Name every party that the article on the PSO residential rate cap says originally signed the stipulated agreement.

BEGIN Page extract

Corporation Commissioners agree to cap on PSO residential rate hike


Oklahoma Corporation Commissioners didn’t give Attorney General Gentner Drummond everything he wanted in asking them to reconsider a Public Service Company of Oklahoma rate hike that would raise residential rates by another $5.35 a month, but they agreed in part during a meeting on Tuesday.

The commission voted 3-0 in support of Drummond’s request to put a 2.5% cap on residential rates as part of the original PSO rate hike order.

The 2.5 percent cap will reduce the planned increase for the average residential customer from $5.35 a month to $3.57 a month. The $3.57 rate was part of a stipulated agreement originally signed by the Attorney General, the Public Utilities Division, PSO and the AARP. But Drummond was disappointed the agreement was not approved as reached when the Commission voted 2-1 to approve a rate hike.

When coupled with a planned decrease in fuel charges, it is estimated the average PSO residential customer will see an average decrease of $13.51 per month starting in January.

Drummond was critical of the Commission’s original order and told Commissisoners in a motion that PSO ratepayers deserve better.

END Page extract
BEGIN Stored data

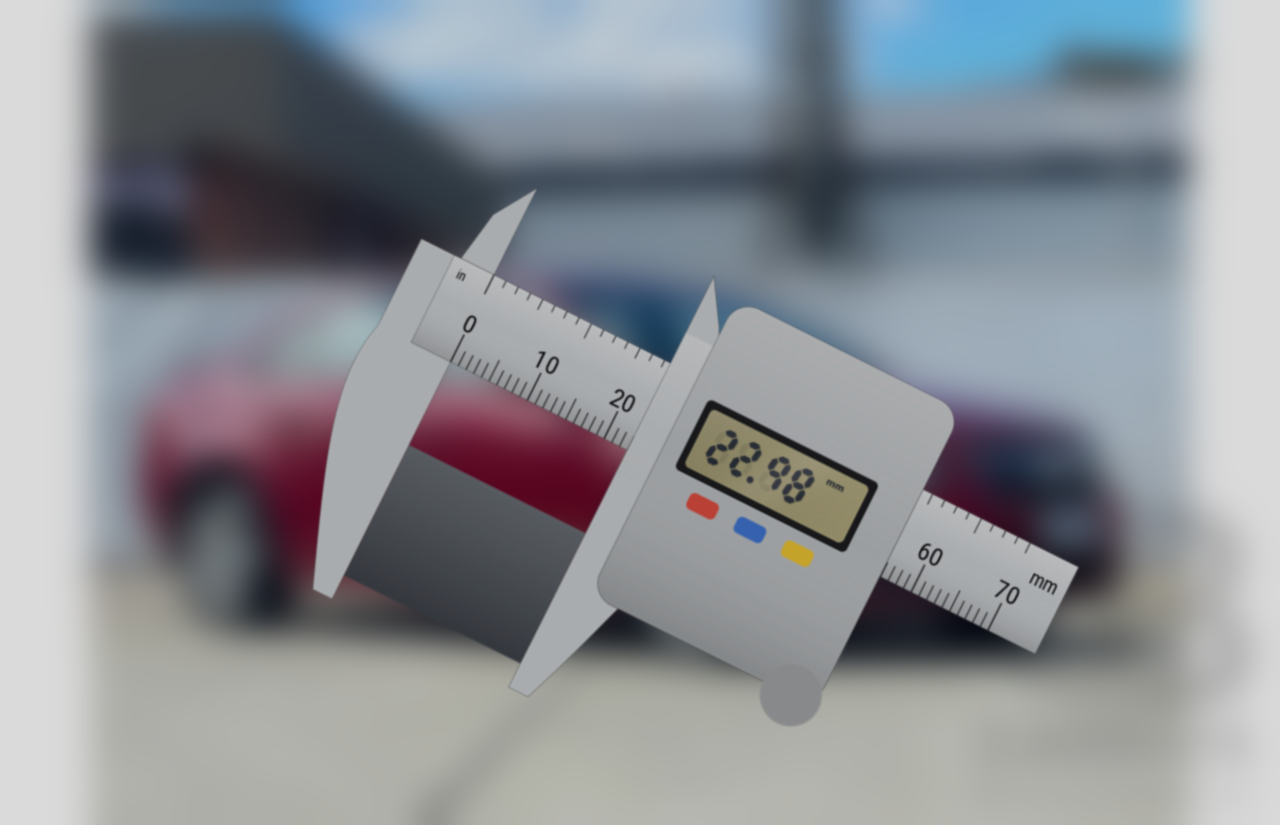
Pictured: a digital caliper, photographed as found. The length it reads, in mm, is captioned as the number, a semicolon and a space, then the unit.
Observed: 22.98; mm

END Stored data

> _Output below_: The Attorney General, the Public Utilities Division, PSO, and the AARP.